• [Brief]: Nothing in the records may be changed; reproduce all of them.
━━━━━━
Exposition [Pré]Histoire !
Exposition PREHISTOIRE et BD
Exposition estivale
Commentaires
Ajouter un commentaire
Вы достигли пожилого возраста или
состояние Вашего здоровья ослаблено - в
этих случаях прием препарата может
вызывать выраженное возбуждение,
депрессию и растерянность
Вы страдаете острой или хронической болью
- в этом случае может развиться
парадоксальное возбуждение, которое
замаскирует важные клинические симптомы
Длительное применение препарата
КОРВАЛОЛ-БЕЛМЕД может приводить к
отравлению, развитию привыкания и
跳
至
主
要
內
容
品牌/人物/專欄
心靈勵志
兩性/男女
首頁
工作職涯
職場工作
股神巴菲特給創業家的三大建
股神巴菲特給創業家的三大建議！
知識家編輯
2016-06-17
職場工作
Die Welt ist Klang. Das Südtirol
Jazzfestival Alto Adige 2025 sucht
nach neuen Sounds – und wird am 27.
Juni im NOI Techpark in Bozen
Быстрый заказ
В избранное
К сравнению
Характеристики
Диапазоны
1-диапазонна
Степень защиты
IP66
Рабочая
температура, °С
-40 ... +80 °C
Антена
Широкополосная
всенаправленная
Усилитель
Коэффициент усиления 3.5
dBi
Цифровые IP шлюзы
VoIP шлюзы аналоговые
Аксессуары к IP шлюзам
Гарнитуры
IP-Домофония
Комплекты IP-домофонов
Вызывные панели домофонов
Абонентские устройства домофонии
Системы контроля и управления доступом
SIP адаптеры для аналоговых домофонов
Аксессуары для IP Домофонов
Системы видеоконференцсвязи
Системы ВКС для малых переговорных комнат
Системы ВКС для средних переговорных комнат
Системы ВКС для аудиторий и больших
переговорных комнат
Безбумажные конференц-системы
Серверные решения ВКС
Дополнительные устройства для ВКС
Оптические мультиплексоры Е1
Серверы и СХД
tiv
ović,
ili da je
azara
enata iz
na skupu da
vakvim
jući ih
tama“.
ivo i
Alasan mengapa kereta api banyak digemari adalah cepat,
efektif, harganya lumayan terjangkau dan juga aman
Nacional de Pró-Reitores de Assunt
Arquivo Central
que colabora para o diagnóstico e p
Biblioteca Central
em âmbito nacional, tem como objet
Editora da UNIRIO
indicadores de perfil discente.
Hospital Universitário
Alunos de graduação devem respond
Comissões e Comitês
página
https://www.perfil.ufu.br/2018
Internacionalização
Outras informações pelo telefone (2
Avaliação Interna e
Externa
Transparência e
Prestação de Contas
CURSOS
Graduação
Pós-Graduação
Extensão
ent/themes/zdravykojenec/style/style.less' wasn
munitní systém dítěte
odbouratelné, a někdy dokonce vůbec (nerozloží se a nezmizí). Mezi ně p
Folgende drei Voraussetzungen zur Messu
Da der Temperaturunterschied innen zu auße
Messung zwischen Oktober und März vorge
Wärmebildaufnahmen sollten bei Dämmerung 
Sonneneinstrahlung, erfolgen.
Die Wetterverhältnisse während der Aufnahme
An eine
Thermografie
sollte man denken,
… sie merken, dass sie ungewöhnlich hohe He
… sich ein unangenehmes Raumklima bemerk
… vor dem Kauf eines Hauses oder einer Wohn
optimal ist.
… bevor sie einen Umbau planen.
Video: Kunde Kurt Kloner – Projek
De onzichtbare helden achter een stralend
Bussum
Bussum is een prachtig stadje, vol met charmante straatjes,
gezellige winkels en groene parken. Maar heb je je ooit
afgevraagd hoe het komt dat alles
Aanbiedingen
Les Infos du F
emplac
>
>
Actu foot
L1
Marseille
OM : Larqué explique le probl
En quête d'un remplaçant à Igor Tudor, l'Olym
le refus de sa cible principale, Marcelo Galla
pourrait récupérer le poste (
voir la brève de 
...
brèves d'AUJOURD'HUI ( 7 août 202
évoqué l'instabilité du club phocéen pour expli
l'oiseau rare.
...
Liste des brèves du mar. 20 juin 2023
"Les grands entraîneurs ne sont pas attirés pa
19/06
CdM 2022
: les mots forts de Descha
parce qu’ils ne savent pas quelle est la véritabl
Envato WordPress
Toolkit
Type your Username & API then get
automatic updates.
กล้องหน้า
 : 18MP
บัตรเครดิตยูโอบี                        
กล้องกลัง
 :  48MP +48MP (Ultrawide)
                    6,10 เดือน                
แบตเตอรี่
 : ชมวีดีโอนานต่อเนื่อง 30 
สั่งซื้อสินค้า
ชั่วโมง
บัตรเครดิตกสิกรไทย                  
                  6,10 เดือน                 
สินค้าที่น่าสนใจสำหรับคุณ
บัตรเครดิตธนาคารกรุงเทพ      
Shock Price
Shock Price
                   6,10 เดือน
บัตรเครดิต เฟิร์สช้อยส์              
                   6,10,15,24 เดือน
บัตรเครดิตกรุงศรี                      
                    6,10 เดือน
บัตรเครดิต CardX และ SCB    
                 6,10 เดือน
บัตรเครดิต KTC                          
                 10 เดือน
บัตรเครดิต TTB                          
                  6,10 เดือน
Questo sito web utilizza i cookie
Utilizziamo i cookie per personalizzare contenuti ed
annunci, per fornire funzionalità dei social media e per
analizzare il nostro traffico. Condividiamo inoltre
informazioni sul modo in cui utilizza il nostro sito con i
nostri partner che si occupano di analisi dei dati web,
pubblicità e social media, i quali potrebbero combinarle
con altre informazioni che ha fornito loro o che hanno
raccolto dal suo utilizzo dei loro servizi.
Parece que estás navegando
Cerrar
━━━━━━
• [Task solution]:
Exposition [Pré]Histoire !
Exposition PREHISTOIRE et BD
Exposition estivale
Commentaires
Ajouter un commentaire
Вы достигли пожилого возраста или
состояние Вашего здоровья ослаблено - в
этих случаях прием препарата может
вызывать выраженное возбуждение,
депрессию и растерянность
Вы страдаете острой или хронической болью
- в этом случае может развиться
парадоксальное возбуждение, которое
замаскирует важные клинические симптомы
Длительное применение препарата
КОРВАЛОЛ-БЕЛМЕД может приводить к
отравлению, развитию привыкания и
跳
至
主
要
內
容
品牌/人物/專欄
心靈勵志
兩性/男女
首頁
工作職涯
職場工作
股神巴菲特給創業家的三大建
股神巴菲特給創業家的三大建議！
知識家編輯
2016-06-17
職場工作
Die Welt ist Klang. Das Südtirol
Jazzfestival Alto Adige 2025 sucht
nach neuen Sounds – und wird am 27.
Juni im NOI Techpark in Bozen
Быстрый заказ
В избранное
К сравнению
Характеристики
Диапазоны
1-диапазонна
Степень защиты
IP66
Рабочая
температура, °С
-40 ... +80 °C
Антена
Широкополосная
всенаправленная
Усилитель
Коэффициент усиления 3.5
dBi
Цифровые IP шлюзы
VoIP шлюзы аналоговые
Аксессуары к IP шлюзам
Гарнитуры
IP-Домофония
Комплекты IP-домофонов
Вызывные панели домофонов
Абонентские устройства домофонии
Системы контроля и управления доступом
SIP адаптеры для аналоговых домофонов
Аксессуары для IP Домофонов
Системы видеоконференцсвязи
Системы ВКС для малых переговорных комнат
Системы ВКС для средних переговорных комнат
Системы ВКС для аудиторий и больших
переговорных комнат
Безбумажные конференц-системы
Серверные решения ВКС
Дополнительные устройства для ВКС
Оптические мультиплексоры Е1
Серверы и СХД
tiv
ović,
ili da je
azara
enata iz
na skupu da
vakvim
jući ih
tama“.
ivo i
Alasan mengapa kereta api banyak digemari adalah cepat,
efektif, harganya lumayan terjangkau dan juga aman
Nacional de Pró-Reitores de Assunt
Arquivo Central
que colabora para o diagnóstico e p
Biblioteca Central
em âmbito nacional, tem como objet
Editora da UNIRIO
indicadores de perfil discente.
Hospital Universitário
Alunos de graduação devem respond
Comissões e Comitês
página
https://www.perfil.ufu.br/2018
Internacionalização
Outras informações pelo telefone (2
Avaliação Interna e
Externa
Transparência e
Prestação de Contas
CURSOS
Graduação
Pós-Graduação
Extensão
ent/themes/zdravykojenec/style/style.less' wasn
munitní systém dítěte
odbouratelné, a někdy dokonce vůbec (nerozloží se a nezmizí). Mezi ně p
Folgende drei Voraussetzungen zur Messu
Da der Temperaturunterschied innen zu auße
Messung zwischen Oktober und März vorge
Wärmebildaufnahmen sollten bei Dämmerung 
Sonneneinstrahlung, erfolgen.
Die Wetterverhältnisse während der Aufnahme
An eine
Thermografie
sollte man denken,
… sie merken, dass sie ungewöhnlich hohe He
… sich ein unangenehmes Raumklima bemerk
… vor dem Kauf eines Hauses oder einer Wohn
optimal ist.
… bevor sie einen Umbau planen.
Video: Kunde Kurt Kloner – Projek
De onzichtbare helden achter een stralend
Bussum
Bussum is een prachtig stadje, vol met charmante straatjes,
gezellige winkels en groene parken. Maar heb je je ooit
afgevraagd hoe het komt dat alles
Aanbiedingen
Les Infos du F
emplac
>
>
Actu foot
L1
Marseille
OM : Larqué explique le probl
En quête d'un remplaçant à Igor Tudor, l'Olym
le refus de sa cible principale, Marcelo Galla
pourrait récupérer le poste (
voir la brève de 
...
brèves d'AUJOURD'HUI ( 7 août 202
évoqué l'instabilité du club phocéen pour expli
l'oiseau rare.
...
Liste des brèves du mar. 20 juin 2023
"Les grands entraîneurs ne sont pas attirés pa
19/06
CdM 2022
: les mots forts de Descha
parce qu’ils ne savent pas quelle est la véritabl
Envato WordPress
Toolkit
Type your Username & API then get
automatic updates.
กล้องหน้า
 : 18MP
บัตรเครดิตยูโอบี                        
กล้องกลัง
 :  48MP +48MP (Ultrawide)
                    6,10 เดือน                
แบตเตอรี่
 : ชมวีดีโอนานต่อเนื่อง 30 
สั่งซื้อสินค้า
ชั่วโมง
บัตรเครดิตกสิกรไทย                  
                  6,10 เดือน                 
สินค้าที่น่าสนใจสำหรับคุณ
บัตรเครดิตธนาคารกรุงเทพ      
Shock Price
Shock Price
                   6,10 เดือน
บัตรเครดิต เฟิร์สช้อยส์              
                   6,10,15,24 เดือน
บัตรเครดิตกรุงศรี                      
                    6,10 เดือน
บัตรเครดิต CardX และ SCB    
                 6,10 เดือน
บัตรเครดิต KTC                          
                 10 เดือน
บัตรเครดิต TTB                          
                  6,10 เดือน
Questo sito web utilizza i cookie
Utilizziamo i cookie per personalizzare contenuti ed
annunci, per fornire funzionalità dei social media e per
analizzare il nostro traffico. Condividiamo inoltre
informazioni sul modo in cui utilizza il nostro sito con i
nostri partner che si occupano di analisi dei dati web,
pubblicità e social media, i quali potrebbero combinarle
con altre informazioni che ha fornito loro o che hanno
raccolto dal suo utilizzo dei loro servizi.
Parece que estás navegando
Cerrar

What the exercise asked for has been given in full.